> Data under study

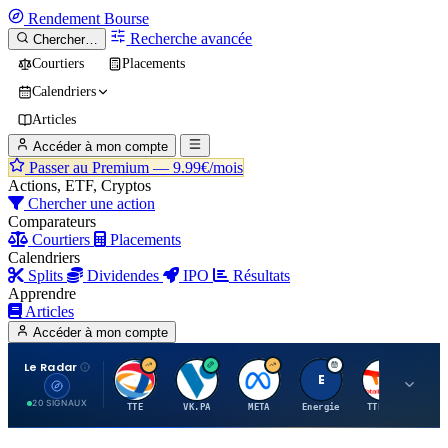
Rendement
Bourse
Recherche avancée
Chercher…
Courtiers
Placements
Calendriers
Articles
Accéder à mon compte
Passer au Premium —
9.99€/mois
Actions, ETF, Cryptos
Chercher une action
Comparateurs
Courtiers
Placements
Calendriers
Splits
Dividendes
IPO
Résultats
Apprendre
Articles
Accéder à mon compte
Le Radar
T
V
M
E
T
20 SIGNAUX
TTE
VK.PA
META
Energie
TTE.PA
RMS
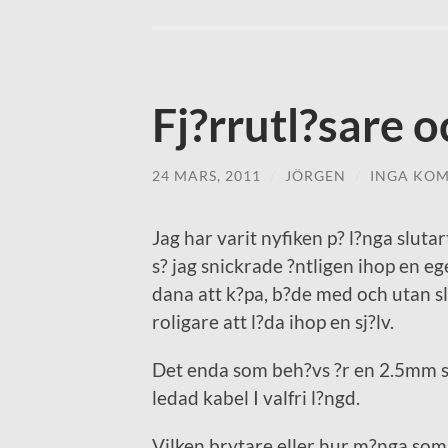
Fj?rrutl?sare o
24 MARS, 2011
/
JÖRGEN
/
INGA KO
Jag har varit nyfiken p? l?nga slutar
s? jag snickrade ?ntligen ihop en eg
dana att k?pa, b?de med och utan s
roligare att l?da ihop en sj?lv.
Det enda som beh?vs ?r en 2.5mm st
ledad kabel I valfri l?ngd.
Vilken brytare eller hur m?nga som 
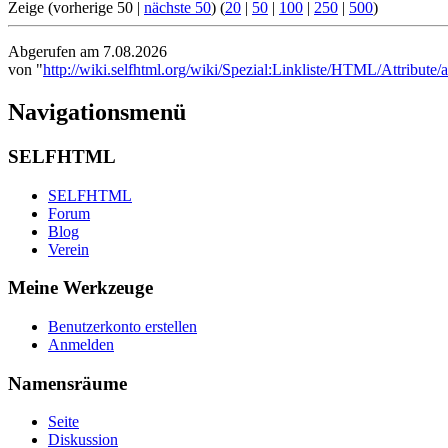
Zeige (vorherige 50 |
nächste 50
) (
20
|
50
|
100
|
250
|
500
)
Abgerufen am 7.08.2026
von "
http://wiki.selfhtml.org/wiki/Spezial:Linkliste/HTML/Attribute/
Navigationsmenü
SELFHTML
SELFHTML
Forum
Blog
Verein
Meine Werkzeuge
Benutzerkonto erstellen
Anmelden
Namensräume
Seite
Diskussion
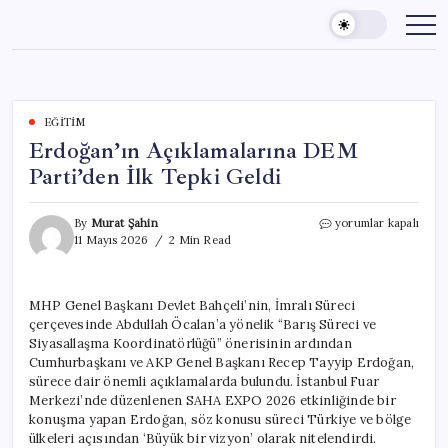
Skip
to
content
EĞITIM
Erdoğan’ın Açıklamalarına DEM
Parti’den İlk Tepki Geldi
Erdoğan’ın
By
Murat Şahin
yorumlar kapalı
Açıklamalarına
11 Mayıs 2026
2 Min Read
DEM
Parti’den
İlk
MHP Genel Başkanı Devlet Bahçeli’nin, İmralı Süreci
Tepki
çerçevesinde Abdullah Öcalan’a yönelik “Barış Süreci ve
Geldi
için
Siyasallaşma Koordinatörlüğü” önerisinin ardından
Cumhurbaşkanı ve AKP Genel Başkanı Recep Tayyip Erdoğan,
sürece dair önemli açıklamalarda bulundu. İstanbul Fuar
Merkezi’nde düzenlenen SAHA EXPO 2026 etkinliğinde bir
konuşma yapan Erdoğan, söz konusu süreci Türkiye ve bölge
ülkeleri açısından ‘Büyük bir vizyon’ olarak nitelendirdi.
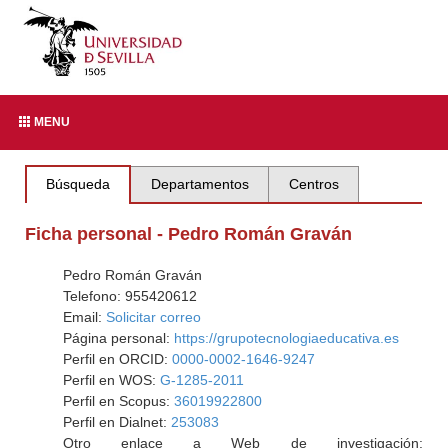
MENU
Búsqueda
Departamentos
Centros
Ficha personal - Pedro Román Graván
Pedro Román Graván
Telefono: 955420612
Email:
Solicitar correo
Página personal:
https://grupotecnologiaeducativa.es
Perfil en ORCID:
0000-0002-1646-9247
Perfil en WOS:
G-1285-2011
Perfil en Scopus:
36019922800
Perfil en Dialnet:
253083
Otro enlace a Web de investigación:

> Exercise instructions
Copy the text from every row above line by line, keeping each character as it stands, and leave the pictures out of your answer.

> Answer to this task
Rendement
Bourse
Recherche avancée
Chercher…
Courtiers
Placements
Calendriers
Articles
Accéder à mon compte
Passer au Premium —
9.99€/mois
Actions, ETF, Cryptos
Chercher une action
Comparateurs
Courtiers
Placements
Calendriers
Splits
Dividendes
IPO
Résultats
Apprendre
Articles
Accéder à mon compte
Le Radar
T
V
M
E
T
20 SIGNAUX
TTE
VK.PA
META
Energie
TTE.PA
RMS
Fj?rrutl?sare o
24 MARS, 2011
/
JÖRGEN
/
INGA KO
Jag har varit nyfiken p? l?nga slutar
s? jag snickrade ?ntligen ihop en eg
dana att k?pa, b?de med och utan s
roligare att l?da ihop en sj?lv.
Det enda som beh?vs ?r en 2.5mm st
ledad kabel I valfri l?ngd.
Vilken brytare eller hur m?nga som 
Zeige (vorherige 50 |
nächste 50
) (
20
|
50
|
100
|
250
|
500
)
Abgerufen am 7.08.2026
von "
http://wiki.selfhtml.org/wiki/Spezial:Linkliste/HTML/Attribute/
Navigationsmenü
SELFHTML
SELFHTML
Forum
Blog
Verein
Meine Werkzeuge
Benutzerkonto erstellen
Anmelden
Namensräume
Seite
Diskussion
Skip
to
content
EĞITIM
Erdoğan’ın Açıklamalarına DEM
Parti’den İlk Tepki Geldi
Erdoğan’ın
By
Murat Şahin
yorumlar kapalı
Açıklamalarına
11 Mayıs 2026
2 Min Read
DEM
Parti’den
İlk
MHP Genel Başkanı Devlet Bahçeli’nin, İmralı Süreci
Tepki
çerçevesinde Abdullah Öcalan’a yönelik “Barış Süreci ve
Geldi
için
Siyasallaşma Koordinatörlüğü” önerisinin ardından
Cumhurbaşkanı ve AKP Genel Başkanı Recep Tayyip Erdoğan,
sürece dair önemli açıklamalarda bulundu. İstanbul Fuar
Merkezi’nde düzenlenen SAHA EXPO 2026 etkinliğinde bir
konuşma yapan Erdoğan, söz konusu süreci Türkiye ve bölge
ülkeleri açısından ‘Büyük bir vizyon’ olarak nitelendirdi.
MENU
Búsqueda
Departamentos
Centros
Ficha personal - Pedro Román Graván
Pedro Román Graván
Telefono: 955420612
Email:
Solicitar correo
Página personal:
https://grupotecnologiaeducativa.es
Perfil en ORCID:
0000-0002-1646-9247
Perfil en WOS:
G-1285-2011
Perfil en Scopus:
36019922800
Perfil en Dialnet:
253083
Otro enlace a Web de investigación:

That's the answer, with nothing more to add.